Specializes in Adult internal med, OB/GYN, REI..

hmmm-- well, its all a part of the same process, and no matter what type of midwife you want to be (home birth practice, hospital or birthing center) being exposed to as many laboring women, their partners/ support systems, and yes, even the nastiness of a hospital unit, will all be a benefit to you in the long run. every labor is different, women will come to you late in pregnancy as well, so finding tried and true but efficient ways to support and get them thru is an art form- so just because you haven't been with this woman for the 7 or 9 mths prenatally does not mean you can't learn effective labor support measures. Consider it an elective in sociology if nothing else.

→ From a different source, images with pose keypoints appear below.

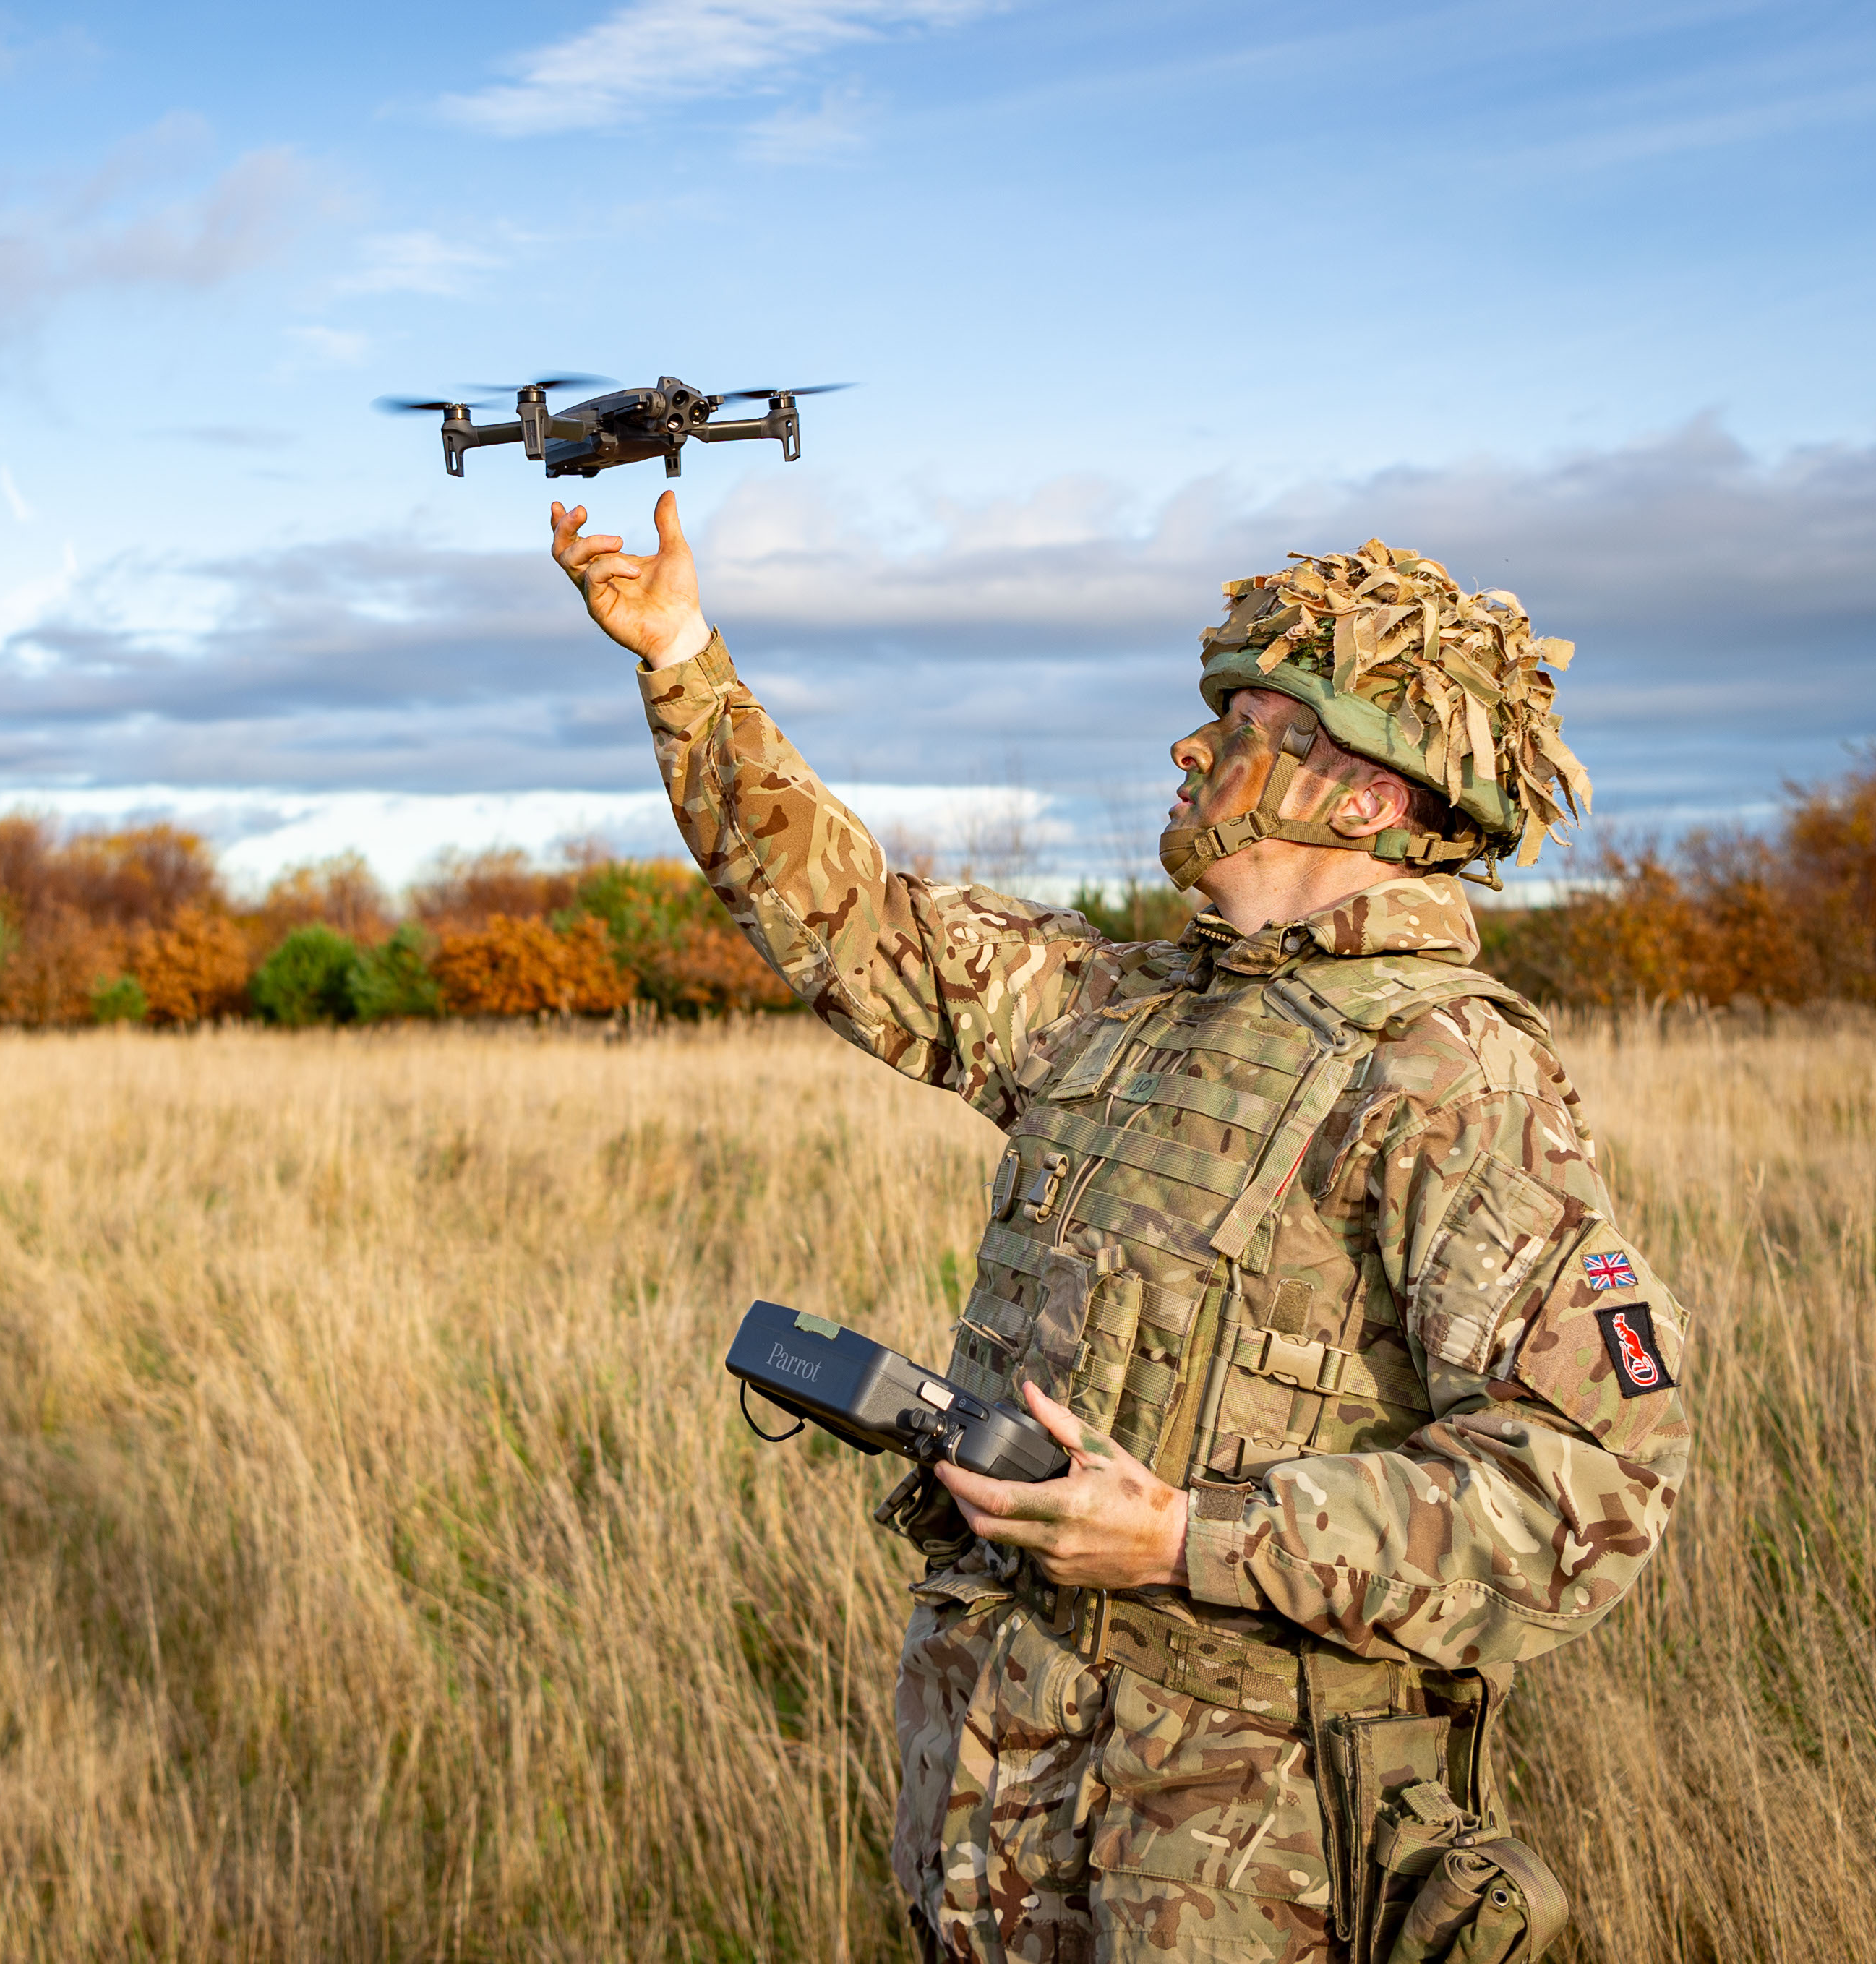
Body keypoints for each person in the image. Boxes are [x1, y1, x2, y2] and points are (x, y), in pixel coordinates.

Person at [550, 491, 1692, 1963]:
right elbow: (850, 921)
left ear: (1362, 797)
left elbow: (1592, 1489)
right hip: (1001, 1779)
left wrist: (1182, 1538)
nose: (1191, 747)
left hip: (1233, 1846)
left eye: (1247, 723)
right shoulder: (1115, 1007)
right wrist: (681, 659)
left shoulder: (1451, 1072)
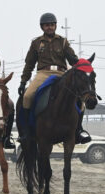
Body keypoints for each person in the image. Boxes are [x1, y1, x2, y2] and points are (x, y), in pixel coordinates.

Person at [18, 12, 90, 144]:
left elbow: (73, 59)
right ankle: (27, 131)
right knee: (27, 96)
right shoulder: (36, 43)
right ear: (42, 27)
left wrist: (84, 66)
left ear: (55, 26)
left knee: (81, 100)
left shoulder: (63, 42)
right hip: (43, 73)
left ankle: (79, 130)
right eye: (46, 25)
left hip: (61, 74)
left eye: (52, 25)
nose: (49, 27)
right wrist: (23, 81)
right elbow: (29, 64)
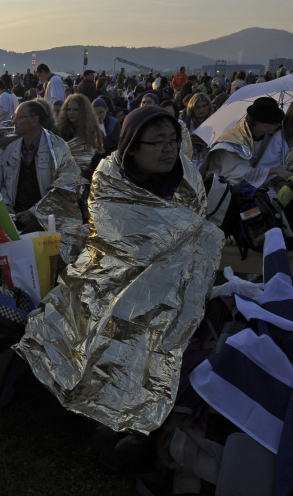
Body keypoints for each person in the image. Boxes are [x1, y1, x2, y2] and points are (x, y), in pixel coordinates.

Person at [15, 106, 223, 467]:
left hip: (173, 284)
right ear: (131, 146)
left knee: (165, 325)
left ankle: (135, 425)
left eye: (172, 140)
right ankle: (109, 418)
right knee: (111, 319)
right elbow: (124, 240)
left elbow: (193, 236)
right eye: (156, 142)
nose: (168, 149)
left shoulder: (187, 176)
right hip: (107, 273)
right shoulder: (110, 178)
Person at [1, 101, 79, 232]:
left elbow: (63, 189)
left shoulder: (58, 148)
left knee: (28, 234)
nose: (13, 122)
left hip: (46, 215)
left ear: (34, 120)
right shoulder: (11, 149)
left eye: (18, 117)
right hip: (15, 213)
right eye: (13, 117)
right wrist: (6, 204)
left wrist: (33, 212)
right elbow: (2, 182)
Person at [200, 96, 291, 186]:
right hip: (222, 190)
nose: (278, 124)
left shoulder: (266, 134)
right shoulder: (233, 144)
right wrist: (274, 170)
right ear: (258, 123)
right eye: (273, 122)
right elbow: (240, 176)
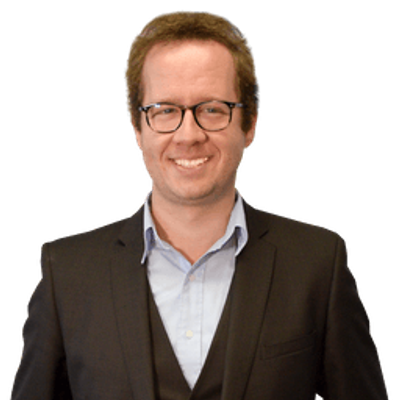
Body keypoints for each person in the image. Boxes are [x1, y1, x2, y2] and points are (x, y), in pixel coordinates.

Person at [11, 11, 388, 399]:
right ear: (138, 128)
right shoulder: (66, 273)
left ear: (250, 124)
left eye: (211, 109)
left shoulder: (318, 264)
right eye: (165, 110)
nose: (188, 135)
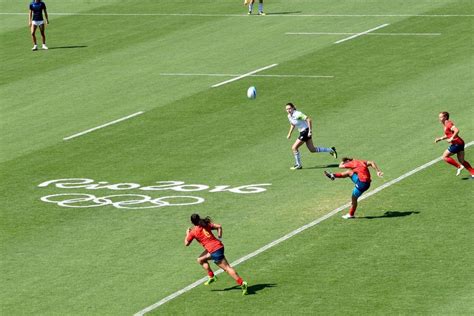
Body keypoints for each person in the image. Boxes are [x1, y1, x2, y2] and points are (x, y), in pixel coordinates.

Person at [185, 214, 248, 295]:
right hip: (218, 247)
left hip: (214, 251)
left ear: (192, 222)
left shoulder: (193, 231)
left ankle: (242, 283)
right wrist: (219, 237)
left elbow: (186, 243)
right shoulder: (205, 224)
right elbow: (219, 226)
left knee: (227, 268)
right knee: (200, 259)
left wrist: (187, 233)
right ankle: (212, 276)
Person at [286, 102, 337, 170]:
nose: (288, 110)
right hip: (302, 132)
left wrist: (310, 131)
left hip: (306, 131)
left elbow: (308, 119)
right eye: (287, 109)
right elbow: (293, 124)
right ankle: (331, 150)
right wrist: (289, 133)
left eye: (289, 108)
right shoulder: (289, 116)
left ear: (293, 108)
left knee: (294, 147)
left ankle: (298, 165)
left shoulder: (298, 114)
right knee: (312, 149)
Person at [435, 111, 474, 178]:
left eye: (441, 117)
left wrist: (451, 138)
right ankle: (473, 173)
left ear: (445, 117)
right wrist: (440, 138)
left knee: (445, 157)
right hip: (460, 143)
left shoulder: (448, 123)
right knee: (462, 160)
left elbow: (457, 130)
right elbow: (448, 134)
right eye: (439, 117)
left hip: (457, 143)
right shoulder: (445, 124)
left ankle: (459, 167)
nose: (439, 118)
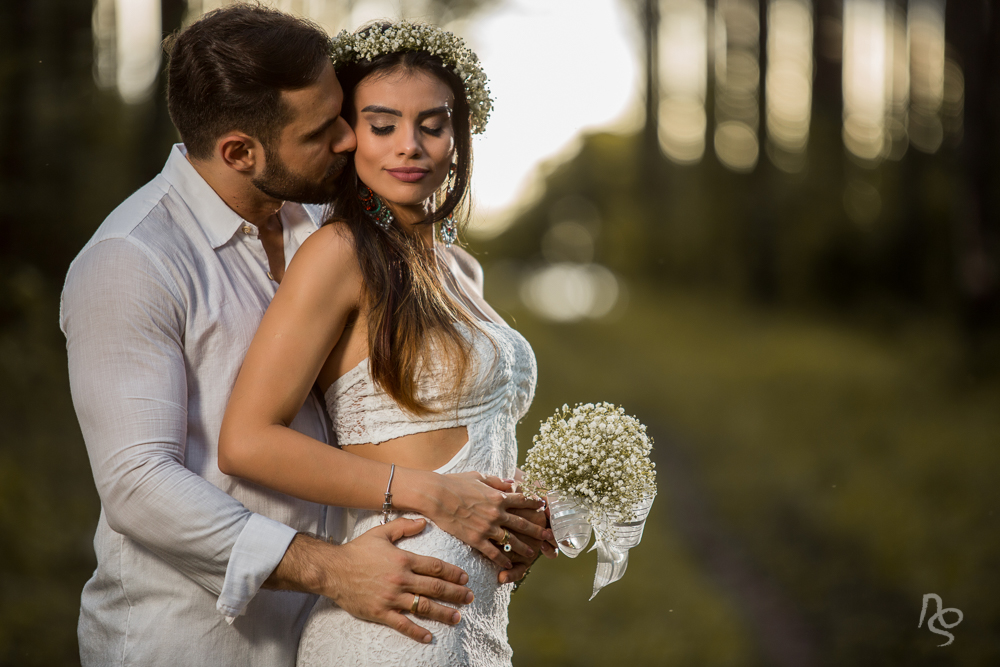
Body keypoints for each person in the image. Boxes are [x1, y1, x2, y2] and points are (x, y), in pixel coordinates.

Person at [60, 6, 543, 666]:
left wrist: (494, 515)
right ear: (240, 152)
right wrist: (332, 568)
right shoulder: (133, 259)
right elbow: (138, 484)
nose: (348, 139)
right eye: (324, 129)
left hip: (347, 607)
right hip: (194, 637)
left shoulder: (320, 217)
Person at [218, 20, 547, 666]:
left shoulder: (460, 268)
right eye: (382, 124)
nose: (410, 146)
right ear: (350, 136)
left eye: (432, 124)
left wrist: (516, 516)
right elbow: (246, 440)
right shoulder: (338, 254)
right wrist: (431, 492)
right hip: (393, 618)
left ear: (459, 136)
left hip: (474, 620)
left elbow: (469, 438)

Also being in the hospital can really help to fortify your beliefs about what kind of labor attendant you want to be, and what does and doesnt work. Of course there are nasty nurses out there, but there are also those that have been there thru thick and thin-- and for probably 20 years that can help you with tricks of the trade, fetal monitor strip interpretation, position changes, emergency interventions that I would have rather been exposed to in the hospital than while flying solo on my own as a baby catcher-- cord prolapses, abruptions, shoulder dystocias, floppy/apneic babies..... postpartum hemorrhages.... and if that doesn't help you appreciate your time there, just be thankful of how much more wonderful life will be WHEN you are done with your requisite (and I'll say it again- valuable) time on a hospital L&D unit and in a midwifery capacity. Hope is very healing, exciting stuff.

You wont be there forever, and there may be a time (or 12) when you look back wishing you werent the one managing it all. :)

it's all good. Soak it up.

Specializes in L&D, MBU, NICU,.

I agree with Joyrochelle - it's better to experience some of those bad things that can happen in labor while you're in a hospital where you have a support team (of sorts, at least) before you are out there on your own. When I went (over a weekend) from working as an RN to working as a CNM it was scary enough even with many years of experience. I know some good midwives who never had prior L&D experience but I have always been grateful for the years of experience I had.